- WHAT TO WORK ON -
1. Answer these from the passage on databases:
(a) What kind of schema design does a transactional database follow?
(b) Into what does dimensional modeling organize qualitative data?
(c) Which approach uses the power of a relational database to transform data, ETL or ELT?
2. Write the next part of the passage on databases, picking up after its final sentence.

- PASSAGE FOR REVIEW -
_ _ _ _ _ _ _
Databases are technology platforms for processing and storing data. There are two primary types of databases: relational and non-relational. Relational databases are ideal when you have tabular data, while there are numerous non-relational offerings when you need more flexibility than the structure a relational database imposes.

Using a relational database as a technology platform, you can build transactional or analytical databases to address the business need. Transactional (OLTP) and analytical (OLAP) databases require different schema design approaches. Since a transactional database needs to balance reading and writing data, it follows a highly normalized schema design.

On the other hand, analytical databases prioritize reading data and follow a denormalized approach. The star and snowflake schema designs are two approaches to structuring data for analysis. Both methods implement dimensional modeling, which organizes quantitative data into facts and qualitative data into dimensions.

There are multiple ways to acquire data for analysis. For example, most data warehouses source data from transactional systems. To copy data from a transactional system, you can use an ETL or ELT approach. ETL leverages technology external to a relational database to transform data, while ELT uses the power of a relational database to do the transformation. Depending on the rate of change and data volume, you can take a complete refresh or delta load approach.
_ _ _ _ _ _ _
- EXTRACTED RECORDS -
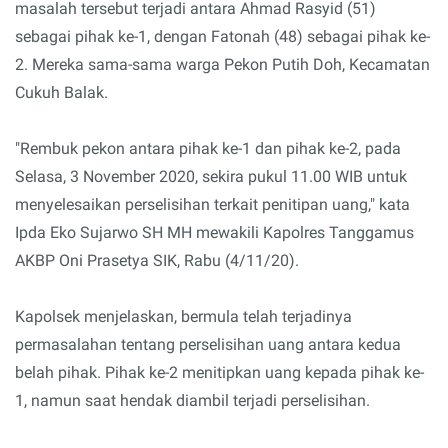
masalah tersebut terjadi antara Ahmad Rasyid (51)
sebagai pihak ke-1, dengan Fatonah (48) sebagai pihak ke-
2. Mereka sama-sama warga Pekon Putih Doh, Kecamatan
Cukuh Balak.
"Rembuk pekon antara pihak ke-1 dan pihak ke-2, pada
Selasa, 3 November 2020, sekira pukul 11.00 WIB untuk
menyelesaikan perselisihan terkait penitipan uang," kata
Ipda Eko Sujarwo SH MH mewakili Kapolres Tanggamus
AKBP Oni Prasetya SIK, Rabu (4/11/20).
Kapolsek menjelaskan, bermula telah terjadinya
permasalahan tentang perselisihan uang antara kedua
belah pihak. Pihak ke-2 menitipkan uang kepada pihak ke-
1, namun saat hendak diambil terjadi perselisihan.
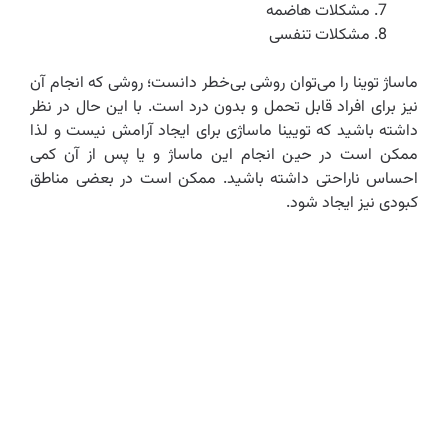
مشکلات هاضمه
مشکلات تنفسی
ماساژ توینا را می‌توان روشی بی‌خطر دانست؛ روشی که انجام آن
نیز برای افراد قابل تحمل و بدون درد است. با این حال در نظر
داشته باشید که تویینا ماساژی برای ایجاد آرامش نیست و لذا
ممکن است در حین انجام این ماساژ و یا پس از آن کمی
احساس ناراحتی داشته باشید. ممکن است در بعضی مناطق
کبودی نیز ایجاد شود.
_ _ _ _ _ _ _
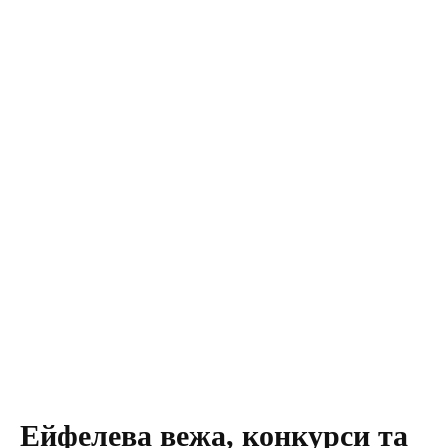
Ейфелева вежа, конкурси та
_ _ _ _ _ _ _
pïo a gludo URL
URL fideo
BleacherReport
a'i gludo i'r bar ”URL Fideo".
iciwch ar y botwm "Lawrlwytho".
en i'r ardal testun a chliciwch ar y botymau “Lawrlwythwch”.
_ _ _ _ _ _ _
- ANSWERS TO EACH TASK -
1.
(a) A highly normalized schema design.
(b) Dimensions.
(c) ELT.

2.
You can also acquire data from external sources. APIs are integration components that encapsulate business logic and programmatically expose data. It is common to interact with APIs to source data for both transactional and analytical purposes. You may also find yourself needing to scrape data from a website or pull data from a public database.

There are times when you need primary source data that you cannot obtain programmatically. In that case, you may end up conducting a survey or observing people and processes.

Once you have data in a relational database, you need to be comfortable manipulating it. Structured Query Language (SQL) is the standard for relational data manipulation. With SQL queries, you can filter, sort, compare, and aggregate data.

There are times when you will be working with large volumes of data that impact performance. There are several approaches you can take to mitigate performance issues. When writing frequently executed queries, make sure you use parametrization to reduce the database's parsing load. Reducing the number of records you're working with is another viable approach, which you can achieve by subsetting the data and using temporary tables. If you have queries taking more time than you expect, work with a database administrator to review the query's execution plan and ensure you have the appropriate indexing strategy.

A good analyst needs a firm understanding of why data needs to be clean, techniques for cleaning, and ways to verify data quality.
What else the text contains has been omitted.